Wills and Probate Jargon Explained
Published by Property Saviour
The UK's No.1 Fast House Sale Company
July 10, 2016 - Read time: 3 minutes
Wills and Probates Jargon Explained: Learn the complex legal terms when discussing Wills and Probate
It is highly unlikely that you will know the terminology that is used to discuss Wills and Probates? After all, why would you? These complex legal terms are not used in our day-to-day language. However, you can learn the main terms that are often used, and what they mean so that you are knowledgeable when you have to discuss Wills and Probates.
Administrator – An administrator is someone who is responsible for dealing with financial affairs of the deceased when a Will does not exist. Often it is a solicitor, a close family member or friend.
Affidavit – A legally written paper, signed under oath in presence of a solicitor, which allows you to claim the property as an inheritor or beneficiary.
Assets – Valuable things that have been left behind by the deceased person. These can include art, cars, property, shares, business interests, land, bank accounts, jewellery and other valuable possessions.
Attestation – The witnessing of signing of a Will to confirm its authenticity.
Beneficiary – A person or organisations that will be the beneficiary from the estate of the deceased person.
Bequeath – To leave or give away money or property by Will to beneficiaries.
Bequest – A gift that left in a Will to a beneficiary or several beneficiary i.e. grand children left a property.
Chattels – These are the personal belongings of the deceased in common law systems. Typically these can include movable property such as cars, domestic animals, jewellery, furniture and any other tangible items that can be moved.

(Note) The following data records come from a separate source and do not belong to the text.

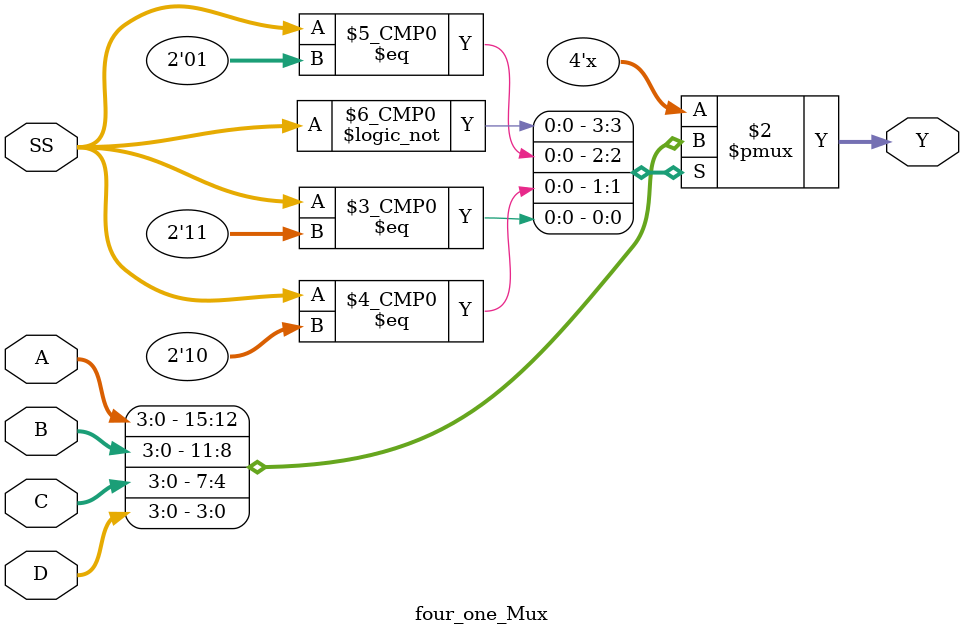
<source format=v>
`timescale 1ns / 1ps


module four_one_Mux(
    input [3:0] A,
    input [3:0] B,
    input [3:0] C,
    input [3:0] D,
    input [1:0] SS,
    output reg [3:0] Y
    );
    always @(A or B or C or D or SS)
    begin
    case(SS)
    2'b00: Y = A ;
    2'b01: Y = B;
    2'b10: Y = C;
    2'b11: Y = D;
    endcase
    end
    
endmodule

</source>
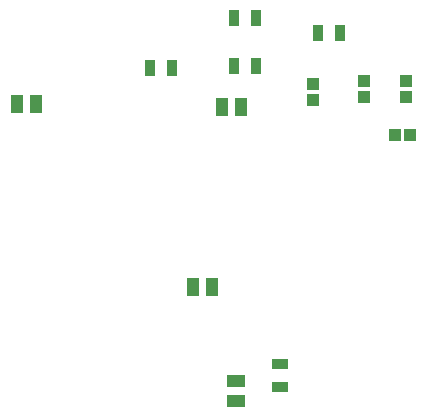
<source format=gbp>
G04 Layer_Color=128*
%FSTAX24Y24*%
%MOIN*%
G70*
G01*
G75*
%ADD12R,0.0394X0.0433*%
%ADD18R,0.0374X0.0551*%
%ADD20R,0.0433X0.0618*%
%ADD21R,0.0618X0.0433*%
%ADD24R,0.0551X0.0374*%
%ADD56R,0.0433X0.0394*%
D12*
X0486Y035738D02*
D03*
Y03625D02*
D03*
X0503Y035838D02*
D03*
Y03635D02*
D03*
X0517Y035838D02*
D03*
Y03635D02*
D03*
D18*
X043924Y0368D02*
D03*
X043176D02*
D03*
X046724Y03685D02*
D03*
X045976D02*
D03*
Y03845D02*
D03*
X046724D02*
D03*
X049524Y03795D02*
D03*
X048776D02*
D03*
D20*
X04525Y0295D02*
D03*
X044612D02*
D03*
X046219Y0355D02*
D03*
X045581D02*
D03*
X039369Y0356D02*
D03*
X038731D02*
D03*
D21*
X04605Y025712D02*
D03*
Y02635D02*
D03*
D24*
X0475Y026176D02*
D03*
Y026924D02*
D03*
D56*
X051344Y03455D02*
D03*
X051856D02*
D03*
M02*

</source>
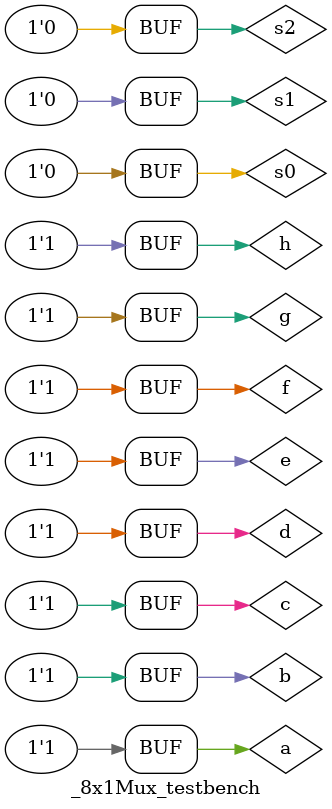
<source format=v>
`define DELAY 20
module _8x1Mux_testbench();
reg a, b, c, d, e, f, g, h, s0, s1, s2;
wire res;

// EMXT stands for eight mux testbench
_8x1Mux EMXT(res, a, b, c, d, e, f, g, h, s0, s1, s2);

initial begin
a = 1'b0; b = 1'b0; c = 1'b0; d = 1'b0; e = 1'b0; f = 1'b0; g = 1'b0; h = 1'b0; s0 = 1'b0; s1 = 1'b0; s2 = 1'b0;
#`DELAY;
a = 1'b1; b = 1'b0; c = 1'b0; d = 1'b0; e = 1'b0; f = 1'b0; g = 1'b0; h = 1'b0; s0 = 1'b0; s1 = 1'b0; s2 = 1'b0;
#`DELAY;
a = 1'b1; b = 1'b1; c = 1'b1; d = 1'b1; e = 1'b1; f = 1'b1; g = 1'b1; h = 1'b1; s0 = 1'b0; s1 = 1'b0; s2 = 1'b0;
end

 
initial
begin
$monitor("8XMUX1 Result: time = %2d, res= %1b a= %1b, b= %1b, c= %1b, d= %1b, e= %1b, f= %1b, g= %1b, h= %1b, s0 =%1b, s1 =%1b, s2 =%1b", $time,res,a, b, c, d, e, f, g, h, s0, s1, s2);
end
 
endmodule
</source>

Codicil – This is a document that makes minor changes to a Will without having to draft a new one for example one could change the beneficiaries or the percentage distribution amongst the beneficiaries.
Crown – The Treasury; part of the government. If the deceased person has left no Will and there is no family, then their estate goes to the Crown.
Estate – This is the collective term for the assets and chattels that are owned.
Executor – Is someone that has been appointed in the Will to take care of the estate. Occasionally a female executor is called an executrix. Executor is responsible for selling the estate and distribution of its proceeds amongst the beneficiaries for example an Executor may have a property to sell and once the sale has concluded the money can be distributed to all beneficiaries via the solicitors. An Executor may also be a beneficiary or may not be, depending on contents of the Will. However, an Executor has the final say when it comes to selling off the estate.
Grant of Probate – This is a document that is issued to the Executor that provides them with legal authority to deal with the deceased’s estate. This document is often required by estate agents to sell their property. This is a common myth. This is not an absolute requirement as Grant of Probate can be issued just before Exchange of Contracts takes place, and therefore, you do not need to have Grant of probate in your possession to sell the property right until Contracts are due to be exchanged.
Inheritance Tax – It is the amount of tax that is payable on the value of a person’s estate if it is worth over a certain amount when they die. The executor of the Will or the Administrator of the estate usually pays Inheritance Tax using funds from the sale of the estate. This tax is paid first before beneficiaries are paid.
Intestate – This refers to when a person has died without having a Will in place.
Joint Tenancy – When a property is owned by more than one person. When one owner dies, the property is automatically passed over to the other owner. Usually this is the case with married couples or siblings.
Lasting Power of Attorney – A legal document that is used in appointing a person to manage your financial and property affairs or your health and welfare decisions. Power of Attorney can have very specific purpose for which it is drawn up. You can also have a Power of Attorney with limited timeframe therefore, after this timeframe has passed, the Power of Attorney document is no longer valid.
Probate – This is the legal process of administering someone’s estate when they die. You will require Death certificate, a copy of the Will – if there is one, to apply for a Grant of Probate that will then allow you to kick off the process for selling a property.
Residuary Estate – This is what is left of an estate after all bills and inheritance taxes have been paid. Residuary estate is the amount that is ready for distribution to all beneficiaries, as per the Will rules.
Testator – The person who’s writing the will. Sometimes the term testatrix is used if the testator is female. Testator is usually a solicitor. It is often recommend that a solicitor is used when drawing up a Will rather than buying a Will from WH Smiths.
Trust – This is a legal arrangement where up to four people are made legally responsible for the assets left to the beneficiaries if they are under 18 years old.
Trustee – The person who manages the trust.
Will – This a legal document that states a person wishes for their estate when they die.
Witness – A Will must always have two witnesses to the testator signing it. These witnesses must not be beneficiaries of the Will or any family members of beneficiaries so you will need independent witnesses.